#### Exercise data

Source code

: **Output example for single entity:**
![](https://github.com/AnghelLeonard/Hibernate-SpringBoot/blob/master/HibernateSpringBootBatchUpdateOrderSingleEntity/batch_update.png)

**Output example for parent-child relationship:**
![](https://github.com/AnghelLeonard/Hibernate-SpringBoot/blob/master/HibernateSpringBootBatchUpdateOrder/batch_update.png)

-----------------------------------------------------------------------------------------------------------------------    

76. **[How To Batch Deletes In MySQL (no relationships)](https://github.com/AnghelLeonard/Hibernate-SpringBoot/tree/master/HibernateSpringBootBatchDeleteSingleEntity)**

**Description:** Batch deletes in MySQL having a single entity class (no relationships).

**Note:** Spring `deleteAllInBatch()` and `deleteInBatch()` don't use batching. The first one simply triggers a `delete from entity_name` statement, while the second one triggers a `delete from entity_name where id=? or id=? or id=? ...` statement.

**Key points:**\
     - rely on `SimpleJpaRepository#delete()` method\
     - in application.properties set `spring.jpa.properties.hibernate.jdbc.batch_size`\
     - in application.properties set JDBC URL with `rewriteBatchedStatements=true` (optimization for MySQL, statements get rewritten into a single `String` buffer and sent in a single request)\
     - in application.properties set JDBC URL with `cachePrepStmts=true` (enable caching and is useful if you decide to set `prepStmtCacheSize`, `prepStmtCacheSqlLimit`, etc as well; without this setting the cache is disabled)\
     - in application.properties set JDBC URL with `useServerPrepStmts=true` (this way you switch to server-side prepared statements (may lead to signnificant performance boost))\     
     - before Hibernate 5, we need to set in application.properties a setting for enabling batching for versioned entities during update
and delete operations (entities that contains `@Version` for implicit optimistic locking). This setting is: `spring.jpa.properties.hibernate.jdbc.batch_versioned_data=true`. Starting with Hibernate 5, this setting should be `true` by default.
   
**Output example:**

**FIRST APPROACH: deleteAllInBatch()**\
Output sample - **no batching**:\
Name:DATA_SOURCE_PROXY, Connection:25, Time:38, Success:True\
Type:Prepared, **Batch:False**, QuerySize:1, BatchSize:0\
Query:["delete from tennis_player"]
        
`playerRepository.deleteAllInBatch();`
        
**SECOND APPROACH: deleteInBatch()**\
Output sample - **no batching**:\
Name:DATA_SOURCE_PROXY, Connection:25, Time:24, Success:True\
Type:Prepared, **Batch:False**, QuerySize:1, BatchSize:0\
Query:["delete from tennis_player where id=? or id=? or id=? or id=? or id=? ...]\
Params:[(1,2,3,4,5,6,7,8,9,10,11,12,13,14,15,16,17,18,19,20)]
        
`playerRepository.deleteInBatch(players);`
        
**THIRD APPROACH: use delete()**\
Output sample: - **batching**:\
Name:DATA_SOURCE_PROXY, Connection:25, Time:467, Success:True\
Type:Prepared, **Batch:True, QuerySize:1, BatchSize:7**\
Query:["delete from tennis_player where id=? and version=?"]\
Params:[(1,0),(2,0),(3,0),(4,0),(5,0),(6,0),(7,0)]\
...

########

Your goal
If the string "blob" is in a line of the entries, pick that line out.

Solution to the exercise
![](https://github.com/AnghelLeonard/Hibernate-SpringBoot/blob/master/HibernateSpringBootBatchUpdateOrderSingleEntity/batch_update.png)
![](https://github.com/AnghelLeonard/Hibernate-SpringBoot/blob/master/HibernateSpringBootBatchUpdateOrder/batch_update.png)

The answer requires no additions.